Так, когда поначалу митрополит не может дать хану того, что от него требуют, тот его не убивает. Он его унижает и выгоняет, говоря своим слугам: «Не дайте ему умереть, пока он не увидит, как я сожгу Москву, потому что я держу свое слово». Хан слишком много от него ожидал и слишком глубоко разочарован. По логике хана, Алексий, оказавшись на свободе, должен как можно быстрее отправиться в Москву. А за то время, пока он доберется до города, хан успеет собрать войско и тоже дойдет до Москвы. И некая «справедливость», с его точки зрения, будет восстановлена.

Но Алексий не уходит, не может уйти. Он выходит из города, скитается вокруг него и затем возвращается с пленниками в Сарай. Эпизод с уходом и возвращением святителя, несомненно, перекликается с историей апостола Петра, рассказанной в фильме польского режиссера Ежи Кавалеровича «Кво вадис» (2001).

Хан Джанибек недоумевает, почему он не уходит? «Значит, он мало мучается, ему здесь хорошо? Тогда давайте убивать на его глазах каждого третьего раба, может, тогда его это проймет». У хана своя логика, которая не имеет ничего общего с логикой Алексия. Но, пожалуй, наивысшим выражением ордынского мироощущения является Тайдула, которую просто замечательно сыграла Роза Хайруллина.

«Библейские напасти» и религиозный кинематограф

Порой во время съемок мы сталкивались с прямо-таки библейскими напастями, чудесами. Например, наша группа была атакована змеями. В принципе, этому можно найти совершенно естественное объяснение. Летом мы снимали на реке Ахтубе под Астраханью, в нескольких километрах от того места, где ведутся раскопки Сарая. Как раз в это время у местных гадюк появляется выводок, и эти мелкие змеи заползали в наш лагерь… Одного из главных актеров во время съемки укусила самка степного паука — каракурты. Он доиграл сцену, скорая помощь уже ждала его. Его увезли в реанимацию, а через три дня он снова вышел на площадку.

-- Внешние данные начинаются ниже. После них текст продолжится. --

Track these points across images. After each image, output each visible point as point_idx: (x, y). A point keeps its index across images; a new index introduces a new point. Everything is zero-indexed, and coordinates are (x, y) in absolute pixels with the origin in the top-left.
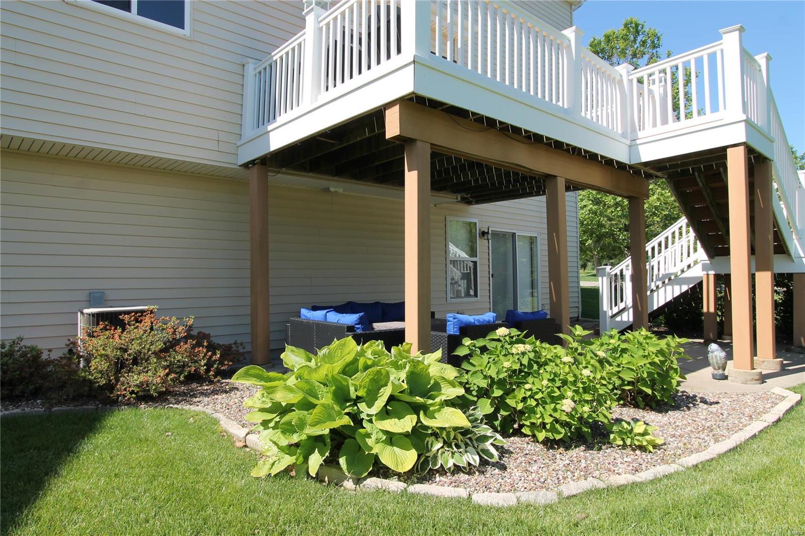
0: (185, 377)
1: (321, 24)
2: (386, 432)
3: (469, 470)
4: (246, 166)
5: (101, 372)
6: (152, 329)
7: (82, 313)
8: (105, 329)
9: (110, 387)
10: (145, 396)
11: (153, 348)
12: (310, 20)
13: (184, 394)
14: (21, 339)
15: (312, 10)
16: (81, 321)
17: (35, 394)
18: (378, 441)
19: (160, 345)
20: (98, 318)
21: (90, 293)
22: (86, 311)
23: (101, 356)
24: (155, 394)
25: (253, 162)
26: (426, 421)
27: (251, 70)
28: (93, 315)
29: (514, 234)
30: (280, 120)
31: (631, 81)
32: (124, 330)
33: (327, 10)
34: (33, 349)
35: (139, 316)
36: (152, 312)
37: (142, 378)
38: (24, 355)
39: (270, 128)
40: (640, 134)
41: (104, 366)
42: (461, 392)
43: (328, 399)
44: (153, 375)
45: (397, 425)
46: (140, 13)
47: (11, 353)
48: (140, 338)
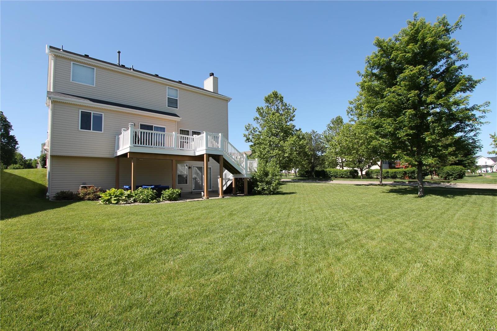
1: (124, 134)
3: (124, 204)
5: (82, 195)
6: (92, 189)
7: (80, 186)
8: (84, 189)
9: (83, 198)
10: (89, 199)
11: (92, 192)
14: (69, 191)
15: (123, 131)
16: (80, 188)
21: (83, 183)
23: (82, 193)
24: (91, 199)
25: (116, 157)
26: (120, 198)
27: (117, 138)
28: (82, 186)
30: (120, 149)
31: (196, 137)
34: (71, 192)
35: (90, 187)
36: (93, 186)
37: (89, 196)
39: (117, 151)
42: (127, 195)
43: (108, 195)
44: (91, 196)
45: (116, 198)
46: (93, 130)
47: (68, 193)
48: (90, 190)
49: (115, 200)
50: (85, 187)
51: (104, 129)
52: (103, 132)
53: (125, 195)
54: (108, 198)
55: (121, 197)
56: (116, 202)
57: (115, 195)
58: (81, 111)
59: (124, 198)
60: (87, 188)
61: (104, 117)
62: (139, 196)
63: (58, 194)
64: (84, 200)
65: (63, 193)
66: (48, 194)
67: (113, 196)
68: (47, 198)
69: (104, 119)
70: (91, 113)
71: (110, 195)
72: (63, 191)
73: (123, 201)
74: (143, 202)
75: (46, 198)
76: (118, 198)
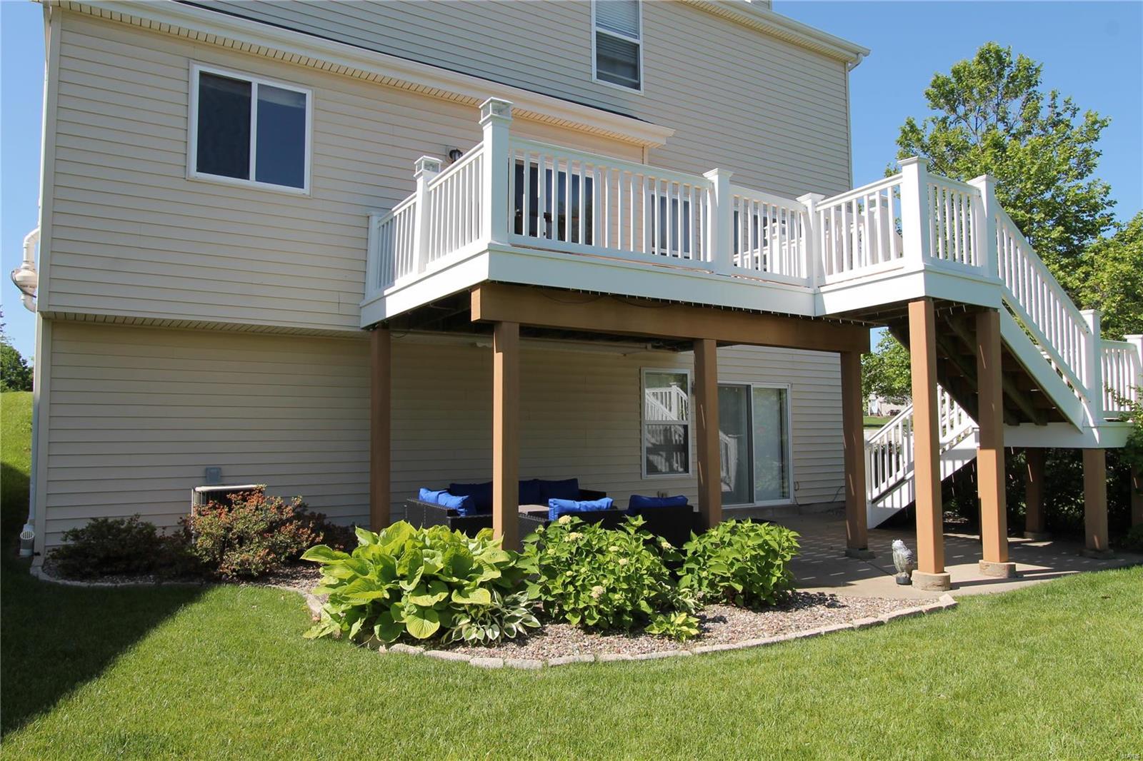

Бывало, что мы буквально обзванивали разные московские храмы: «Уходит погода, нам надо срочно снимать, а поднялся ветер, астраханский суховей, и снимать невозможно. Песок забивается в камеры, помолитесь о нас!» И в нескольких храмах Москвы одновременно молились об этом, а потом в храмы опять звонил наш директор площадки и кричал в трубку: «Творится что-то невероятное — суховей есть, но именно в том месте, где мы снимаем, его нет! Мы отснялись!» Таких случаев было много, и они в какой-то степени нас укрепляли.

Как уже было сказано, «Орда» — фильм сложный. О многом в этой истории невозможно сказать однозначно «да» или «нет», ибо это сразу вызовет негативные чувства у человека и сказанное слово зритель воспримет как ложь, как навязанное ему мнение. В этом, кстати, на мой взгляд, большая опасность работы с христианским, религиозным кино. Ведь обычный кинематограф — это искусство лжи.

Вот и мы не пытали, не жгли огнем актера Суханова, который играл митрополита Алексия, хотя шесть часов гримироваться на астраханском солнце, а именно столько делался грим главного актера, — это тоже настоящее испытание. Но это технический обман, и он не так страшен, как обман содержательный.

Дело в том, что религиозный кинематограф едва ли не единственный в этой сфере, о котором зритель не может сказать: «Эх, обмануть меня не трудно — я сам обманываться рад». Герой боевика — он честный, хороший и лишь «в крайнем случае» убивает. Он добрый, спасает кошку, ребенка, но при этом каждые три минуты рядом с ним должен быть новый труп. И ты на все это смотришь и уже начинаешь думать: «И я тоже герой боевика, и я, конечно же, так смогу! И у меня тоже могла бы быть такая страстная, всеразрушающая любовь, как в той мелодраме!» На этом строится воздействие таких фильмов на зрителя, зачастую с его согласия

Но когда ты говоришь на религиозные темы, зритель не рад обманываться, он хочет подлинности. Ему не нужен герой последнего боевика или мелодрамы — ему нужно то, во что он действительно сможет поверить. В драме о святом любая гипертрофированность порождает ощущение лжи. И здесь задача многократно усложняется. Ее мы и пытались решить.